§ What needs to be done:
Convert the text lines of every row below into a JSON list of strings with one string per line, omitting blank lines.

[Stored data entries]
- - -

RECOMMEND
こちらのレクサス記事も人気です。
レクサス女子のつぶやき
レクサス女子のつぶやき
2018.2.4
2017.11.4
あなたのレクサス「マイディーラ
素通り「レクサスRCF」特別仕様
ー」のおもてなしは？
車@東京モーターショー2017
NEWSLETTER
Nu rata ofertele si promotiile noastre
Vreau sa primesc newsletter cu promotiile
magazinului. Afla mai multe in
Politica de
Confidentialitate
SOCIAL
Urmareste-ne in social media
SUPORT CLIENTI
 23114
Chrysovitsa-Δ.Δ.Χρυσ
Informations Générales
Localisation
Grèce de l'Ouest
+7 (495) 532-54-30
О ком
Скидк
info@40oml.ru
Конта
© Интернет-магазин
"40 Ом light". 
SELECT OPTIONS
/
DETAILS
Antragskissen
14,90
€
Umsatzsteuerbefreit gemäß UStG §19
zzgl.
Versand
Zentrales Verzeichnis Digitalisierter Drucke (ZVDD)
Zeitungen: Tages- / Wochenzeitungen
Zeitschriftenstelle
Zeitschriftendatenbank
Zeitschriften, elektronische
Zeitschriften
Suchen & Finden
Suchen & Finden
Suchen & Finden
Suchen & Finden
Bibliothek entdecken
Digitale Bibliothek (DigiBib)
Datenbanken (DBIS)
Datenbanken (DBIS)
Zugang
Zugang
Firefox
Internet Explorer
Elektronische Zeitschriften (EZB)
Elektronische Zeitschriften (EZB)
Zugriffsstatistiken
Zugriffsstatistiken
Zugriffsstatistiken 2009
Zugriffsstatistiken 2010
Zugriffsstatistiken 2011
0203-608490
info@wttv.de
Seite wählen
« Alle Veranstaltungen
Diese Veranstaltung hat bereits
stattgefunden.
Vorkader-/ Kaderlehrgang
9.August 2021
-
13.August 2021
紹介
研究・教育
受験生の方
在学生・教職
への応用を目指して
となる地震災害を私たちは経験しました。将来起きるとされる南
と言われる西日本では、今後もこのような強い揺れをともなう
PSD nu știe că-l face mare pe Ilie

- - -

§ Your response:
[
  "RECOMMEND",
  "こちらのレクサス記事も人気です。",
  "レクサス女子のつぶやき",
  "レクサス女子のつぶやき",
  "2018.2.4",
  "2017.11.4",
  "あなたのレクサス「マイディーラ",
  "素通り「レクサスRCF」特別仕様",
  "ー」のおもてなしは？",
  "車@東京モーターショー2017",
  "NEWSLETTER",
  "Nu rata ofertele si promotiile noastre",
  "Vreau sa primesc newsletter cu promotiile",
  "magazinului. Afla mai multe in",
  "Politica de",
  "Confidentialitate",
  "SOCIAL",
  "Urmareste-ne in social media",
  "SUPORT CLIENTI",
  " 23114",
  "Chrysovitsa-Δ.Δ.Χρυσ",
  "Informations Générales",
  "Localisation",
  "Grèce de l'Ouest",
  "+7 (495) 532-54-30",
  "О ком",
  "Скидк",
  "info@40oml.ru",
  "Конта",
  "© Интернет-магазин",
  "\"40 Ом light\". ",
  "SELECT OPTIONS",
  "/",
  "DETAILS",
  "Antragskissen",
  "14,90",
  "€",
  "Umsatzsteuerbefreit gemäß UStG §19",
  "zzgl.",
  "Versand",
  "Zentrales Verzeichnis Digitalisierter Drucke (ZVDD)",
  "Zeitungen: Tages- / Wochenzeitungen",
  "Zeitschriftenstelle",
  "Zeitschriftendatenbank",
  "Zeitschriften, elektronische",
  "Zeitschriften",
  "Suchen & Finden",
  "Suchen & Finden",
  "Suchen & Finden",
  "Suchen & Finden",
  "Bibliothek entdecken",
  "Digitale Bibliothek (DigiBib)",
  "Datenbanken (DBIS)",
  "Datenbanken (DBIS)",
  "Zugang",
  "Zugang",
  "Firefox",
  "Internet Explorer",
  "Elektronische Zeitschriften (EZB)",
  "Elektronische Zeitschriften (EZB)",
  "Zugriffsstatistiken",
  "Zugriffsstatistiken",
  "Zugriffsstatistiken 2009",
  "Zugriffsstatistiken 2010",
  "Zugriffsstatistiken 2011",
  "0203-608490",
  "info@wttv.de",
  "Seite wählen",
  "« Alle Veranstaltungen",
  "Diese Veranstaltung hat bereits",
  "stattgefunden.",
  "Vorkader-/ Kaderlehrgang",
  "9.August 2021",
  "-",
  "13.August 2021",
  "紹介",
  "研究・教育",
  "受験生の方",
  "在学生・教職",
  "への応用を目指して",
  "となる地震災害を私たちは経験しました。将来起きるとされる南",
  "と言われる西日本では、今後もこのような強い揺れをともなう",
  "PSD nu știe că-l face mare pe Ilie"
]